[START Record excerpts]
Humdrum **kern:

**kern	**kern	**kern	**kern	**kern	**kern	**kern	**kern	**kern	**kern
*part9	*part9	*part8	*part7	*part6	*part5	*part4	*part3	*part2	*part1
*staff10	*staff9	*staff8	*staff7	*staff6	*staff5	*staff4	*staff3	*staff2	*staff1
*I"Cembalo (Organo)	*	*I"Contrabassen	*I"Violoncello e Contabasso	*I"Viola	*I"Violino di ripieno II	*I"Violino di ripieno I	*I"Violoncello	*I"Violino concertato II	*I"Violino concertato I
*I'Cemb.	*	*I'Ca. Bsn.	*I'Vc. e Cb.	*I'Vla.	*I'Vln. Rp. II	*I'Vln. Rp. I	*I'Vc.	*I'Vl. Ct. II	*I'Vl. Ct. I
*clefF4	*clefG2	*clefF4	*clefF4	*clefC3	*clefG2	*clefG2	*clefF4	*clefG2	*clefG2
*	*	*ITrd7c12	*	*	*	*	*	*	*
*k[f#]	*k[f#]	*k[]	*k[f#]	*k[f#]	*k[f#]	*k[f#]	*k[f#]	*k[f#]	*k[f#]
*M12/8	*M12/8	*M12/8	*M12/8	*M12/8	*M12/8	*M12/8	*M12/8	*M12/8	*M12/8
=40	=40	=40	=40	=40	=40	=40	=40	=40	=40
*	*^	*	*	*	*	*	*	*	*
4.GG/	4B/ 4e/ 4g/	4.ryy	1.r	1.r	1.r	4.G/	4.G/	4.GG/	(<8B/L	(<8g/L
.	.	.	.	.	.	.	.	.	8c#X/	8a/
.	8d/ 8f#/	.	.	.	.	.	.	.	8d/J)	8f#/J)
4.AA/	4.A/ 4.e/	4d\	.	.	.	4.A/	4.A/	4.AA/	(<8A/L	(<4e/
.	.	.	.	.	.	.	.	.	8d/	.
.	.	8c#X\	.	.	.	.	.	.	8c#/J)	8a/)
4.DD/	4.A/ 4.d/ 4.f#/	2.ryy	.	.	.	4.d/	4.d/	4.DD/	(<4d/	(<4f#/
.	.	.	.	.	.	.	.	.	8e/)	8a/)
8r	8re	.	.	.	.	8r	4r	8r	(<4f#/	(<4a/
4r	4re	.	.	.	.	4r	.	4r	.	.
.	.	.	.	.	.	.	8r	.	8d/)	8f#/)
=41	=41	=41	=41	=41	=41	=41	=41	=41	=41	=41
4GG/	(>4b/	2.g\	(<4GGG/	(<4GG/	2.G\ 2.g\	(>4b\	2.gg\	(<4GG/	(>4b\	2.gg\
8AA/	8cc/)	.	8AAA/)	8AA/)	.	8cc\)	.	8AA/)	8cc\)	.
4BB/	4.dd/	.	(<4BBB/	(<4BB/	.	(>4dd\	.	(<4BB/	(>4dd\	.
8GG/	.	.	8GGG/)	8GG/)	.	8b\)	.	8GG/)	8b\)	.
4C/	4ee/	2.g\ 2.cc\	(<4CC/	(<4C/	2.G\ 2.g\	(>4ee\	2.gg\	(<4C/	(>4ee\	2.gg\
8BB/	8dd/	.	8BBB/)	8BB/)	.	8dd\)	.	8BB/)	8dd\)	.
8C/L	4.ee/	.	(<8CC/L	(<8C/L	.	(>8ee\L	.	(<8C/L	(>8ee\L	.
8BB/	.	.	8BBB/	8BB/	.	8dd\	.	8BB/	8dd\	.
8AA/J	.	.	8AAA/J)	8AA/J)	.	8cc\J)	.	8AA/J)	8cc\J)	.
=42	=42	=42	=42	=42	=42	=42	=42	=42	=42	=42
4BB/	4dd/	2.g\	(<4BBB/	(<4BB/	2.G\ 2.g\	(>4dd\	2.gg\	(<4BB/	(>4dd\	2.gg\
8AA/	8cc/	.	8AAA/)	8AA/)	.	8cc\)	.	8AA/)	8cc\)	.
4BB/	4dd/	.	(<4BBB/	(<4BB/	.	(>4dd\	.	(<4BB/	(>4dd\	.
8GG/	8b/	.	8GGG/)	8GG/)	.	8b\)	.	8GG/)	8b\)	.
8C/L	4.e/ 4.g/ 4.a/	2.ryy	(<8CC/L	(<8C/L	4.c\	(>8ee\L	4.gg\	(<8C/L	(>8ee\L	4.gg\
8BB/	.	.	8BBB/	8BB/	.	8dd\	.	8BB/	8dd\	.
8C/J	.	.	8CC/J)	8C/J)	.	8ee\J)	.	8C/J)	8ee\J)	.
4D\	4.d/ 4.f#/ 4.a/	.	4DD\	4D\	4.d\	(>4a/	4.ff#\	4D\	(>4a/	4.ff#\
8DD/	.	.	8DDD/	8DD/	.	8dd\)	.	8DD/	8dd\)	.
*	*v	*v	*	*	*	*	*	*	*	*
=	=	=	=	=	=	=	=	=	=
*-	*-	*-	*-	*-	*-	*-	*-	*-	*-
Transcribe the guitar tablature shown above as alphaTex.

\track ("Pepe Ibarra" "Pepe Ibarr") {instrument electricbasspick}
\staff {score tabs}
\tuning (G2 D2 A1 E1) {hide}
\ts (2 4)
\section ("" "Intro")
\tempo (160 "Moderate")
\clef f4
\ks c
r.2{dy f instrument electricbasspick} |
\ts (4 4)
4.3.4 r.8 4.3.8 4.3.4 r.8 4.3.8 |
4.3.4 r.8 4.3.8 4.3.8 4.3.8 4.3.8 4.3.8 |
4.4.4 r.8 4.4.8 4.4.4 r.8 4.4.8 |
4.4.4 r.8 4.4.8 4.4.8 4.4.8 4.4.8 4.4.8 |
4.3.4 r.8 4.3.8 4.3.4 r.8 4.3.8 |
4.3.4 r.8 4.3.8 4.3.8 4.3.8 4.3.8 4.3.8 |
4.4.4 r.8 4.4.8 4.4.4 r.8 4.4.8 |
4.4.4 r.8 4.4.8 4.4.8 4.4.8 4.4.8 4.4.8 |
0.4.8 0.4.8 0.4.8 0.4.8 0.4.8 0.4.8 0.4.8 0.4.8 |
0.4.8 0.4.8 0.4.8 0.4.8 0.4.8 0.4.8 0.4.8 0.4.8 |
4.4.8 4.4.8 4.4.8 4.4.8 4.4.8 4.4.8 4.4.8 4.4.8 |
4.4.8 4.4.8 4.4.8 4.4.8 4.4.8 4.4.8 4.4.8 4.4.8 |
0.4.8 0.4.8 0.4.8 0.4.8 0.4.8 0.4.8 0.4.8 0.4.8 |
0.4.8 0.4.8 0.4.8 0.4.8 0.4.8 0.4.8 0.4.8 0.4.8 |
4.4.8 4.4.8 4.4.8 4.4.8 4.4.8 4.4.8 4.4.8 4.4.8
[END Record excerpts]
Extract each line from the rows above that contains the string "instrument".

Task output:
\track ("Pepe Ibarra" "Pepe Ibarr") {instrument electricbasspick}
r.2{dy f instrument electricbasspick} |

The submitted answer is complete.